You just need to spam people then.

Heck - the original fake news phenomenon was Macedonians (?) making websites that looked like news sites to earn click through money.

People could just do that - “spam from the poisoned well”


If someone shares SPAM you will see it once and then it will be below what you check the next time. You can unfriend someone that shares too much SPAM. You can report it too. There's no good way for an adversary to game an aglo that decides what to put on your timeline more often when the algo is most recent first.


How do I keep my friends from sharing means. There are a lot of them.


unfriend them


That loses the good of being their friend with the bad. On facebook I only have people I know personally, and so I want to see their family pictures.


No I fully agree, which is why I made a mention of security through obscurity.

However, I will make the case that something of this magnitude should be available to the public.


There certainly is academic research that touches on these topics. Honestly, I'm sure the academics are moving faster than FB given that this has been a known problem for over a decade, and has only gotten worse over time.


I guarantee that academics have been fighting to get data from FB, and are behind the curve.

I’ve read papers which specifically highlighted this lacuna.


Not been involved in this specific issue, but the problem is that academic research tends to be limited unless they have access to, say, Facebook's internal data. In which case they're under the NDAs


> [...] studying the connections people have to determine the threat profile - not just the individuals posting habits.

Well that's just TERRIFYING. My account can get flagged... Not because of what I say, but because of who I know?

Talk about a way to unperson someone. Make it so that even associating with them causes the social graph to collapse.


I think is is more about detecting highly connected groups and finding what they have in common.

For example, if there is a group where each member connects to most other members and nazism is the common denominator, then it is identified az a nazi group. If you connect to a large part of the group, then you are a potential nazi. If you know someone in that group and most of your other contacts are unrelated, you are probably not a nazi.

It is not that someone is marked as a supernazi and turns everyone he touches into a nazi.


I think you might have missed the point.

> If you connect to a large part of the group, then you are a potential nazi.

IOW

> > My account can get flagged... Not because of what I say, but because of who I know?

Don't worry, when the US implements a social credit system it will be better than China's because it will be piecemeal and run by unelected tech companies instead of the government!


User bjt2n3904 has expressed a strong negative reaction to threat profiling. Increase threat profile score by .4


>From what I can tell, Facebook’s internal research on mitigation is leaning towards studying the connections people have to determine the threat profile - not just the individuals posting habits.

This is not unreasonable.
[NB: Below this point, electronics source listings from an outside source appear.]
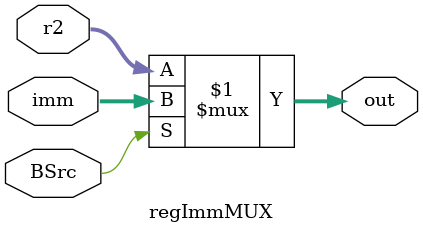
<source format=v>
module regImmMUX (r2, imm, BSrc , out);
    input [31:0] r2;
    input [31:0] imm;
    input BSrc;
    output [31:0] out;
    
    assign out = BSrc? imm : r2;

endmodule 
</source>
I don't think for a second it's just organic trolling that's causing them problems. They have taken money from literal nation-states attempting to wage war by informational means and crush their enemies. Genocides in small countries doesn't begin to sum up the real threat profile here. Facebook could bear responsibility for actively aiding efforts to plunge the globe into hot war, if their paying customers got ambitious and foolish enough.

Small wonder they're trying to get things under control, but under control THEIR way. If they don't mitigate, they're liable to end up in the Hague.


>It’s kinda odd to contemplate how this space will evolve.

The same way it did on reddit: sock puppets and chat servers outside reddit where the people radicalize themselves further.

The cherry on that shit cake was when /r/againsthatesubs started posting child porn to try and get subs they don't like banned.